Using the New Place Holder Step In Workflows

Learn about place holder step importance in an evolving workflows

Last published at: July 17th, 2024

 

A “Place Holder” step is just a pass-through step for organizing in the case of some workflow designs, and it is especially important to use in some circumstances where a synchronized step is used.  Here is a good example of where a placeholder step is needed in a workflow routing a task whose results lead to a synchronized step: 

 

In the given scenario, if Manager 1 rejects the task, an email is then sent.  This design poses a problem as all incoming connections into a synchronized step must be executed before the workflow can progress, leading to extended turnaround.  In this case, the synchronize step has 3 incoming connections but only 2 will ever execute.  The 'Place Holder' step is introduced to address this issue.  It acts as a bridge, ensuring that all incoming connections to the synchronized step will execute on time and as scheduled.

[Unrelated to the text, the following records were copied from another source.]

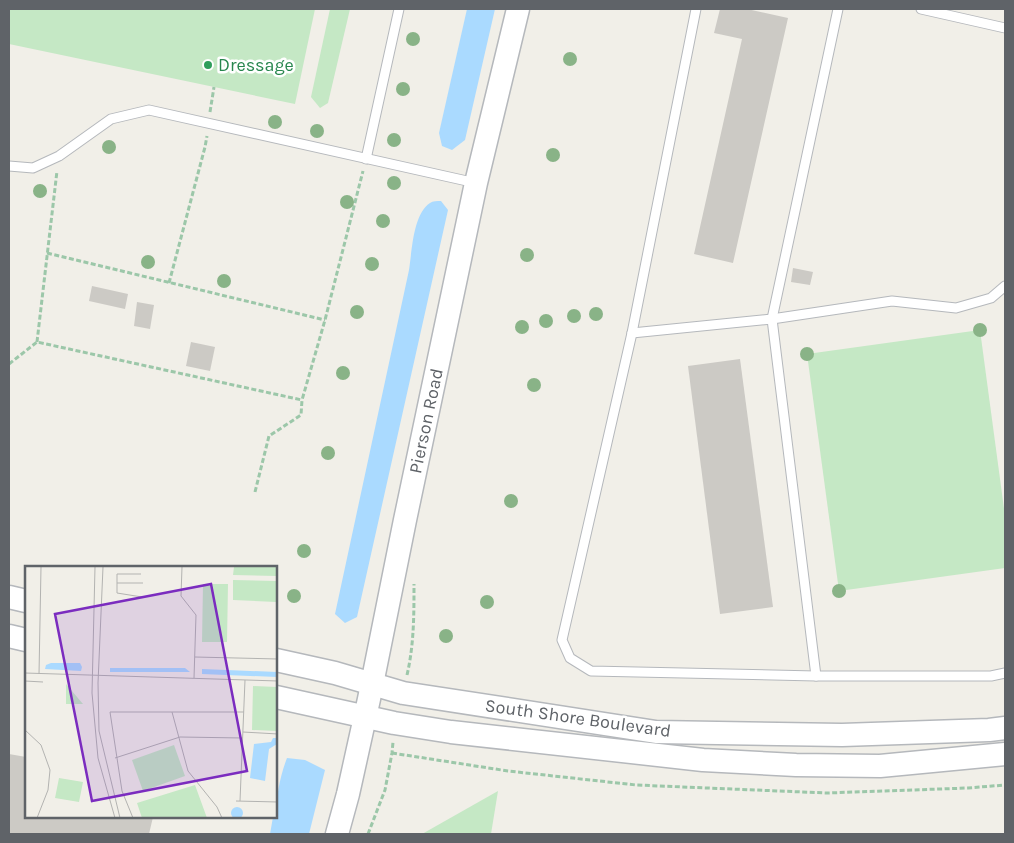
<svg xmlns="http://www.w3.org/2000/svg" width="1014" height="843" font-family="Karla,sans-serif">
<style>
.green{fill:#c5e8c5}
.water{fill:#aadaff}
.building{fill:#cccac5}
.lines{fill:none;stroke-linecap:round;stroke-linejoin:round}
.service-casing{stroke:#b5b8bc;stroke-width:11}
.tertiary-casing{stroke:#b5b8bc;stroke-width:25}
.path{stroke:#9cc7a9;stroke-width:3;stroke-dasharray:5 2.5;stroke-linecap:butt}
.service{stroke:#fff;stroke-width:9}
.tertiary{stroke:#fff;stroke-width:22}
.tree{fill:#89b387}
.leisure-dot{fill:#2e9e5b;stroke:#fff;stroke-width:2}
.labels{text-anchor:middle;stroke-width:5;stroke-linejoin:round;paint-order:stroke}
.leisure-label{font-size:18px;fill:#27864d;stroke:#fff;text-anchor:start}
.street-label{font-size:18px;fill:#5f6368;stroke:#fff}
.inset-road{fill:none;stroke:#b3b3b1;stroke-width:1}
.view{fill:#7b2cbf;fill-opacity:0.15;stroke:#7b2cbf;stroke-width:2.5}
.inset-edge{fill:none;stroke:#5f6368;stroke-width:2.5}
</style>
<rect width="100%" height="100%" fill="#f1efe8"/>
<!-- green -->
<g class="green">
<polygon points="9,9 315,9 295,104 9,44"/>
<polygon points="330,9 350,9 328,103 320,108 311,97"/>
<polygon points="980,330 1005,516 1005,568 839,591 807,354"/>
<polygon points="498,791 491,834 422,834"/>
</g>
<!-- water -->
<g class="water">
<polygon points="467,9 495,9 465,140 452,150 442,146 439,133"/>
<path d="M441,201L448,210L357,617L345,623L335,614L409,270C412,251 413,214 430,203C433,201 437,201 441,201Z"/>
<path d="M287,758L305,760L325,770L309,834H270L273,817H276C276,797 280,776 287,758Z"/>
</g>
<!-- building -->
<g class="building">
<polygon points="720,9 747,9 788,18 733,263 694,254 742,39 714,33"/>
<polygon points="793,268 813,272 810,285 791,282"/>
<polygon points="92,286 128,294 125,309 89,301"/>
<polygon points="137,302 154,305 150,329 134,326"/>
<polygon points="191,342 215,347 210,371 186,366"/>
<polygon points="740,359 773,607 720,614 688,366"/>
<polygon points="9,754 26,757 26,817 153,817 149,834 9,834"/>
</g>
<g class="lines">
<defs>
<g id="service">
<polyline points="696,9 632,333 562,640 570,658 591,671 816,676 991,676 1005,673"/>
<polyline points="921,9 1005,28"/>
<polyline points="366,159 399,9"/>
<polyline points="9,166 33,168 59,156 111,119 149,110 476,183"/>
<polyline points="632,333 772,319 892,301 956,308 991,298 1005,286"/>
<polyline points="816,676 772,319 838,9"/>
</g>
<g id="tertiary">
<polyline points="9,597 26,601"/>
<polyline points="9,636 26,640"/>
<polyline points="276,660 335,673 403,693 656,732 842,735 989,730 1005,728"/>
<polyline points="276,697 394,723 451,732 703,760 796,765 880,766 1005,754"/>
<polyline points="337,834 348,794 369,699 405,520 476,183 518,9"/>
</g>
</defs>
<!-- service casing -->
<use href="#service" class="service-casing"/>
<!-- tertiary casing -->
<use href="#tertiary" class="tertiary-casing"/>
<!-- path -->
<g class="path">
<polyline points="210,112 214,87"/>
<polyline points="47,253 325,320"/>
<polyline points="169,283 205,147 207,136"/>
<polyline points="37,342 57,171"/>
<polyline points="9,364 37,342 302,400"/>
<polyline points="255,492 269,436 301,415 302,400 325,320 363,171"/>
<path d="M407,675C414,645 414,615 414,584"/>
<polyline points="392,753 508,771 636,785 827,793 968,788 1005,785"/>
<polyline points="368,834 385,790 392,753 393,742"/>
</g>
<!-- service -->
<use href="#service" class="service"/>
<!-- tertiary -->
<use href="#tertiary" class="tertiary"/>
</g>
<!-- trees -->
<g class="tree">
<circle cx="413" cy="39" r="7"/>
<circle cx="570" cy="59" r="7"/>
<circle cx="403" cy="89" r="7"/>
<circle cx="275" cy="122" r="7"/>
<circle cx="317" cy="131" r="7"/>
<circle cx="394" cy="140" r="7"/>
<circle cx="109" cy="147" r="7"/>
<circle cx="553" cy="155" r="7"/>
<circle cx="394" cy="183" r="7"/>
<circle cx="40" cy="191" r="7"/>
<circle cx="347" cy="202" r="7"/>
<circle cx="383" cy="221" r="7"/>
<circle cx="527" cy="255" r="7"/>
<circle cx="148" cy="262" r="7"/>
<circle cx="372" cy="264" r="7"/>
<circle cx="224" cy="281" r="7"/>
<circle cx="357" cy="312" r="7"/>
<circle cx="596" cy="314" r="7"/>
<circle cx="574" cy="316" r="7"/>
<circle cx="546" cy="321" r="7"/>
<circle cx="522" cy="327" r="7"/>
<circle cx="980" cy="330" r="7"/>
<circle cx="807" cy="354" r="7"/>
<circle cx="343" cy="373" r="7"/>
<circle cx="534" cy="385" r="7"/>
<circle cx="328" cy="453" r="7"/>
<circle cx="511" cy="501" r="7"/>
<circle cx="304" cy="551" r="7"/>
<circle cx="839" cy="591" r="7"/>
<circle cx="294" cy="596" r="7"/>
<circle cx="487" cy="602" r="7"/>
<circle cx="446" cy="636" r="7"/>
</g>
<!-- markers -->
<circle class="leisure-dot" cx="208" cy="65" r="5"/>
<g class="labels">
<!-- leisure labels -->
<g class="leisure-label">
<text x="218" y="71">Dressage</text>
</g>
<!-- street labels -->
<g class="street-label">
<text transform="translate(426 421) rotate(-78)" y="6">Pierson Road</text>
<text transform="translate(578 718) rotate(8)" y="6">South Shore Boulevard</text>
</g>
</g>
<!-- overview -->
<g transform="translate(25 566)">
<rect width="252" height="252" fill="#f1efe8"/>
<path d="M209,1H252V10L208,9ZM208,14L251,15V36L208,34ZM178,18H203L202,76H177ZM41,118L58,138H41ZM228,120L252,121V165L227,164ZM149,179L160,210L118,225L107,194ZM34,212L58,216L54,236L30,232ZM170,219L182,252H117L112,237Z" fill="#c5e8c5"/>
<path d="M26,97H55L57,101L56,105L20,103L21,99ZM85,102H160L165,106H85ZM177,103L252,106V111L177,108ZM248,172H252V178L244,183L240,215L225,212L229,178L246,176ZM206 247a6 6 0 1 1 12 0a6 6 0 1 1-12 0Z" fill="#aadaff"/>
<path class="inset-road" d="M70,1L67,127L73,192L90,252M78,1L73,117L74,165L95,252M157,1L156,30L171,49L169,112M116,8H92V27L117,31M92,17H118M170,91L253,93M0,107L253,115M14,108L16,1M0,115L18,116M147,146L163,205L192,241L197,252M0,164L16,179L25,204L23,224L12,252M218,166L253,168M90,192L155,171L218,172M211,235L253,236M215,235L220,114M108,252L97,225L85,146H219"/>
<path class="view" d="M186,18L222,205L67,235L30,48Z"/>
<rect width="252" height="252" class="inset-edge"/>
</g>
<!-- border -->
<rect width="1014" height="843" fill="none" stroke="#5f6368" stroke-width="20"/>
</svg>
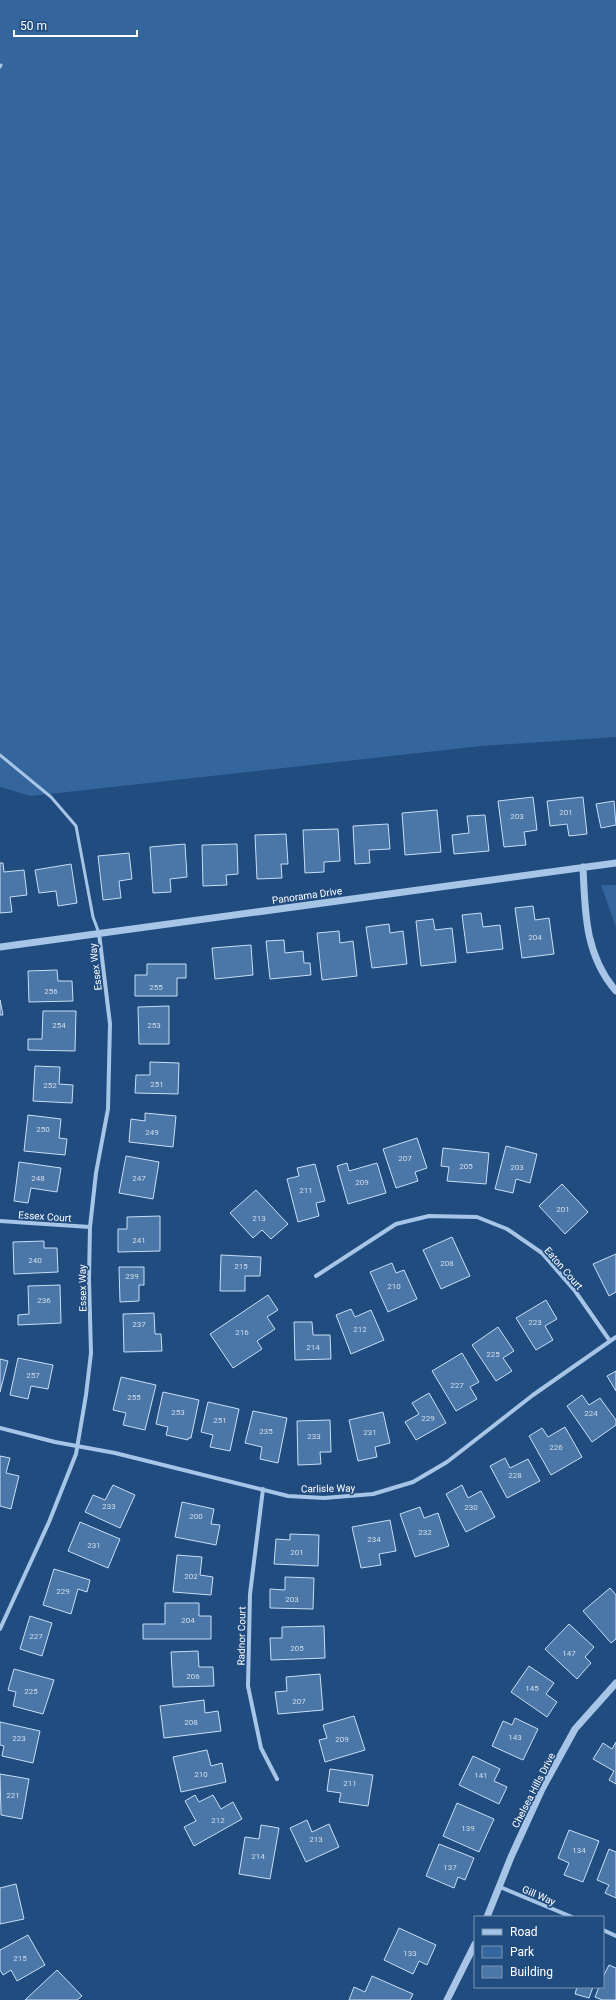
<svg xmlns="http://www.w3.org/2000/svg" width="616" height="2000" font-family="Roboto,sans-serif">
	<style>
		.green { fill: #34669d }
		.building { fill: #4a76a8; stroke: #c9def5 }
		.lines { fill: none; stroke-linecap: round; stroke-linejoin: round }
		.service { stroke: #a6c5e7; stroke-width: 3 }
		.minor { stroke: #a6c5e7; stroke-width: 4 }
		.tertiary { stroke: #a6c5e7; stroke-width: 7 }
		.labels { text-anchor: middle; stroke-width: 3.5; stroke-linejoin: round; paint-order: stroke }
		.number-label { font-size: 8px; fill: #d2dde9 }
		.street-label { font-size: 10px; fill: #fff; stroke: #214c7f }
	</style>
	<rect width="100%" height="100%" fill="#214c7f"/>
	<path class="green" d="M0 0H616V737L481 746 31 796 0 787Z
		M601 885H616V927Z"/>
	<path class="building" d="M533 797 537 830 524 832 526 845 504 847 498 801Z
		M583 797 587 834 569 836 567 824 550 826 547 801Z
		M614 801 616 825 601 828 596 804Z
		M437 810 441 852 405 855 402 813Z
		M485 815 489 851 454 854 452 835 469 833 467 816Z
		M388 824 390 849 369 850 370 863 355 864 353 826Z
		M338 829 340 861 324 862V872L305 873 303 830Z
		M286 834 288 864H281L282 878 257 879 255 835Z
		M185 844 187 877 170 879 171 892 153 893 150 847Z
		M237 844 238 874 226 875 227 885 203 886 202 845Z
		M129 853 132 879 119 881 121 898 103 900 98 856Z
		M0 863H3L4 872 24 870 27 895 10 897 12 912 0 913Z
		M71 864 77 903 58 906 56 891 39 893 35 870Z
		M533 906 535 920 549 918 554 954 522 958 515 908Z
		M481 913 483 927 500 925 503 949 467 953 462 915Z
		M433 919 435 930 452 928 456 962 421 966 416 921Z
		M389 924 390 933 403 931 407 964 372 968 366 927Z
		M339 931 340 943 353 941 357 976 322 980 317 933Z
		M284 940 285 953 303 951 304 963H310L311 975 270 979 266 941Z
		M251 945 253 975 215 979 212 948Z
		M147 964H186V978H177V996H135V975H147Z
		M57 970 58 981H72L73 1001 29 1002 28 971Z
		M0 1000 3 1015H0Z
		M169 1006V1044H139L138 1007Z
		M43 1011H76L75 1051 28 1050V1039H42Z
		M150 1062 179 1063 178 1094 135 1093 136 1075H150Z
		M35 1066 60 1067 59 1084 73 1085 72 1103 33 1101Z
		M145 1113 176 1116 173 1147 129 1142 131 1119 145 1121Z
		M28 1115 61 1119 59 1138 67 1139 65 1155 24 1151Z
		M417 1138 427 1168 415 1172 418 1181 396 1188 383 1149Z
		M506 1146 537 1154 530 1183 516 1179 513 1193 495 1189Z
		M443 1148 489 1153 486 1184 447 1181 449 1167 441 1166Z
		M126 1156 159 1162 153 1199 119 1193Z
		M19 1162 61 1168 57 1192 31 1188 28 1203 14 1201Z
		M347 1163 349 1171 377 1163 386 1193 348 1204 337 1166Z
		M315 1164 325 1201 316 1203 319 1216 298 1222 287 1179 299 1176 297 1168Z
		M562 1184 588 1212 565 1234 539 1206Z
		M256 1190 288 1224 271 1239 262 1230 253 1238 230 1213Z
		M160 1216V1251L118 1252V1229H127V1217Z
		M452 1237 470 1276 441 1289 423 1250Z
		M44 1241V1248H57L58 1272 14 1274 13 1242Z
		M616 1254V1292L609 1296 593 1264Z
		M221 1255 261 1257 260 1276H245V1291H220Z
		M392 1263 396 1273 404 1270 417 1299 388 1312 370 1272Z
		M119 1267H144V1285H139V1301L120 1302Z
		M60 1285 61 1323 18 1325V1315L29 1314 28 1286Z
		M268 1295 278 1310 267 1317 275 1329 257 1341 262 1349 233 1368 210 1334Z
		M546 1300 557 1319 545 1326 553 1340 536 1350 516 1318Z
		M351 1309 355 1317 371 1310 384 1340 351 1354 336 1315Z
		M154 1313 155 1334H161L162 1351 124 1352 123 1314Z
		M294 1322H312L313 1335H330L331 1359 295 1360Z
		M498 1327 514 1351 503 1358 512 1371 496 1381 472 1345Z
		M462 1353 479 1382 470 1387 477 1399 456 1411 432 1371Z
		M18 1358 53 1365 48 1389 31 1386 28 1399 10 1395Z
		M0 1359 8 1361 0 1392Z
		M616 1371V1391L607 1376Z
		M121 1377 156 1385 145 1430 123 1425 126 1413 113 1410Z
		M163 1392 199 1400 191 1438H188V1440L166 1435 168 1427 156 1424Z
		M429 1393 446 1423 416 1440 405 1422 419 1414 412 1403Z
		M582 1395 589 1405 600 1398 616 1420V1425L592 1442 567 1406Z
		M208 1402 239 1409 230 1451 210 1447 213 1435 201 1432Z
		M253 1411 287 1418 278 1463 260 1459 262 1447 245 1443Z
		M383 1412 390 1443 375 1447 377 1457 358 1461 349 1420Z
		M330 1420 331 1452H320L321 1464 298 1465 297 1421Z
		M565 1427 582 1457 551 1475 529 1436 542 1428 548 1437Z
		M0 1456 10 1458 6 1473 19 1476 11 1509 0 1506Z
		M505 1458 510 1468 528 1459 540 1481 507 1498 490 1466Z
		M113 1485 135 1495 120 1528 85 1512 93 1495 105 1500Z
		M462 1485 468 1498 481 1491 495 1517 466 1532 446 1494Z
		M182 1502 214 1509 211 1524 220 1525 216 1545 175 1537Z
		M420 1507 424 1518 438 1513 449 1546 415 1557 400 1514Z
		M390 1520 396 1551 379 1554 381 1565 361 1568 352 1527Z
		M80 1522 120 1539 108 1568 68 1551Z
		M290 1534 319 1535 318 1566 274 1564 276 1539 290 1540Z
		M177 1555 202 1557 200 1575 213 1577 211 1595 173 1592Z
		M54 1569 90 1580 87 1592 78 1589 71 1614 43 1605Z
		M285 1577 314 1578 313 1609 270 1608V1589L285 1590Z
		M610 1588 616 1595V1639L611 1643 583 1611Z
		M165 1603H199V1616H211V1639H143V1624H165Z
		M30 1616 52 1623 42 1656 20 1649Z
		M569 1624 594 1647 585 1657 591 1663 577 1679 545 1649Z
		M324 1626 325 1658 271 1660 270 1638H282V1627Z
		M198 1651 199 1667H213L214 1686 173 1687 171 1652Z
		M529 1666 554 1683 546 1694 557 1702 547 1717 511 1692Z
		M14 1669 54 1680 43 1714 13 1706 16 1692 8 1690Z
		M320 1674 323 1710 278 1714 275 1692 287 1691 286 1677Z
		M204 1700 205 1713 218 1711 221 1731 164 1738 160 1706Z
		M354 1716 365 1750 325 1762 319 1740 327 1738 323 1725Z
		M515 1718 538 1729 523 1760 492 1746 503 1721 512 1725Z
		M0 1722 40 1731 33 1763 2 1756 4 1746 0 1745Z
		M616 1742V1784L609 1780 614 1771 593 1759 603 1743 612 1749Z
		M207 1750 211 1766 222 1763 226 1782 181 1792 173 1757Z
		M473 1756 500 1769 494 1781 507 1787 499 1804 459 1785Z
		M330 1769 373 1775 368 1806 339 1802 341 1793 327 1791Z
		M0 1774 29 1779 22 1819 1 1815Z
		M195 1795 199 1802 213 1795 221 1809 233 1802 242 1819 194 1846 184 1827 196 1821 185 1801Z
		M457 1803 494 1819 479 1852 443 1836Z
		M307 1820 312 1832 329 1824 339 1847 306 1862 290 1828Z
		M261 1825 279 1828 270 1879 239 1874 245 1837 259 1839Z
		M569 1830 599 1841 583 1882 564 1875 569 1863 558 1858Z
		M439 1844 474 1858 465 1880 458 1877 454 1888 426 1876Z
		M609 1849 616 1852V1898L605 1893 609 1885 597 1880Z
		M16 1884 24 1919 0 1924V1888Z
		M399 1928 436 1945 427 1965 419 1961 413 1974 384 1960Z
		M28 1935 45 1965 17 1981 11 1970 3 1975 0 1970V1950Z
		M609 1965 616 1968V2000H602L595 1997 599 1987H603V1977Z
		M57 1970 82 1996 77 2000H25Z
		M372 1976 413 1994 410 2000H349L354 1987 365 1992Z
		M577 1987H593L589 1998 575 1994Z"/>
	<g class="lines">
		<path class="service" d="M0 67 1 65
			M0 755 51 797 76 826 93 917 99 933"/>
		<path class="minor" d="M0 1221 90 1227
			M316 1276 396 1224 429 1216 477 1217 507 1229 542 1253 575 1291 610 1341
			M0 1428 55 1442 115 1453 288 1496 324 1498 373 1494 413 1482 447 1462 533 1395 616 1337
			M263 1489 250 1594 248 1686 261 1748 277 1779
			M0 1629 49 1522 76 1454 86 1395 91 1353 89 1279 90 1227 96 1173 108 1109 110 1024 99 933
			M500 1887 572 1917
			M603 1930 616 1936"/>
		<path class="tertiary" d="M583 867C585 913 585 955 616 991
			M0 947 616 863
			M487 1917 511 1857 542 1789 575 1729 616 1683
			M447 2000 475 1944"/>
	</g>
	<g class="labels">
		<g class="number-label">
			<text x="566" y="815">201</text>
			<text x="517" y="819">203</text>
			<text x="535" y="940">204</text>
			<text x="156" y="990">255</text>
			<text x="51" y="994">256</text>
			<text x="59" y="1028">254</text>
			<text x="154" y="1028">253</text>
			<text x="157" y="1087">251</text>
			<text x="50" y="1088">252</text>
			<text x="43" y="1132">250</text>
			<text x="152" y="1135">249</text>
			<text x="405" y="1161">207</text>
			<text x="466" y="1169">205</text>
			<text x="517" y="1170">203</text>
			<text x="38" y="1181">248</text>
			<text x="139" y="1181">247</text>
			<text x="362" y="1185">209</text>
			<text x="306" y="1193">211</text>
			<text x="563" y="1212">201</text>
			<text x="259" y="1221">213</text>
			<text x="139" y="1243">241</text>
			<text x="35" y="1263">240</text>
			<text x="447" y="1266">208</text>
			<text x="241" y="1269">215</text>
			<text x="132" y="1279">239</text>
			<text x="394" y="1289">210</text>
			<text x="44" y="1303">236</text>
			<text x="535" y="1325">223</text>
			<text x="139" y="1327">237</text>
			<text x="360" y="1332">212</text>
			<text x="242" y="1335">216</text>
			<text x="313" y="1350">214</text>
			<text x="493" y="1357">225</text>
			<text x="33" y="1378">257</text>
			<text x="457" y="1388">227</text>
			<text x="134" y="1400">255</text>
			<text x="178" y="1415">253</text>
			<text x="591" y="1416">224</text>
			<text x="428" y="1421">229</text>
			<text x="220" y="1423">251</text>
			<text x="266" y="1434">235</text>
			<text x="370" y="1435">231</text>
			<text x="314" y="1439">233</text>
			<text x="556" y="1450">226</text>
			<text x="515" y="1478">228</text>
			<text x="109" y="1509">233</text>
			<text x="471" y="1510">230</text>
			<text x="196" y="1519">200</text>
			<text x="425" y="1535">232</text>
			<text x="374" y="1542">234</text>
			<text x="94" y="1548">231</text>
			<text x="297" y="1555">201</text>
			<text x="191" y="1579">202</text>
			<text x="63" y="1594">229</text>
			<text x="292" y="1602">203</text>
			<text x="188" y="1623">204</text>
			<text x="36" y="1639">227</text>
			<text x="297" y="1651">205</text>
			<text x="569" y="1656">147</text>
			<text x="193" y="1679">206</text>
			<text x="532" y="1691">145</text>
			<text x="31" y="1694">225</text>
			<text x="299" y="1704">207</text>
			<text x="191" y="1725">208</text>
			<text x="515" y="1740">143</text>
			<text x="19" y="1741">223</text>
			<text x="342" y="1742">209</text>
			<text x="201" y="1777">210</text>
			<text x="481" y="1778">141</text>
			<text x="350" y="1786">211</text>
			<text x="13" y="1798">221</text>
			<text x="218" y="1823">212</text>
			<text x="468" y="1831">139</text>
			<text x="316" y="1842">213</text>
			<text x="579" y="1853">134</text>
			<text x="258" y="1859">214</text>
			<text x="450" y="1870">137</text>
			<text x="410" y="1956">133</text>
			<text x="20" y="1961">215</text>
		</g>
		<g class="street-label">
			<text transform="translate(307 895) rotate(-8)" y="4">Panorama Drive</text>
			<text transform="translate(95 967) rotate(-97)" y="4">Essex Way</text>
			<text transform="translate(45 1216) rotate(4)" y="4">Essex Court</text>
			<text transform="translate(564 1268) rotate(49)" y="4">Eaton Court</text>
			<text transform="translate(82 1288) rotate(-91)" y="4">Essex Way</text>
			<text transform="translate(328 1488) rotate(-1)" y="4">Carlisle Way</text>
			<text transform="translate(241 1636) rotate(-89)" y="4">Radnor Court</text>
			<text transform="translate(533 1790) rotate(-63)" y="4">Chelsea Hills Drive</text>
			<text transform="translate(539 1895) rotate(23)" y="4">Gill Way</text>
		</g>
	</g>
	<rect x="474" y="1916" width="130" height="72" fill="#214c7f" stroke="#7a94b2"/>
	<rect x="482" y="1929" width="20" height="6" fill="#a6c5e7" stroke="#7a94b2"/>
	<text x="510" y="1936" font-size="12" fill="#ffffff">Road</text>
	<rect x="482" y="1946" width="20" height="12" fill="#34669d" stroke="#7a94b2"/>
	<text x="510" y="1956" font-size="12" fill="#ffffff">Park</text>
	<rect x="482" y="1966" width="20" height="12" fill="#4a76a8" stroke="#7a94b2"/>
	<text x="510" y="1976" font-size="12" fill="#ffffff">Building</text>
	<path d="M14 30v6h123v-6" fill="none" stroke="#ffffff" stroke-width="2"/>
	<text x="20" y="30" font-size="12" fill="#ffffff" stroke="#214c7f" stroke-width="3" paint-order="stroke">50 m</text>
</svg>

This is just one scenario where the 'Place Holder' step proves its worth.

 

About the above diagram, connections from the Manager 1 approval step are connected to the “placeholder” step and then continue to the synchronize step.  This design guarantees that all incoming connections to the synchronize step will be executed on time and as scheduled.  This is only a single scenario, but there are many other scenarios that the “Place Holder” step helps with.

In previous versions of FlowWright, some of our customers were using the 'Decision' step to simulate the 'Place Holder' step using an expression of '1==1', where the decision is always evaluated to 'true' and passes through. However, this approach resulted in a performance hit. This performance issue is resolved through the use of the new 'Place Holder' step, which provides a more efficient solution.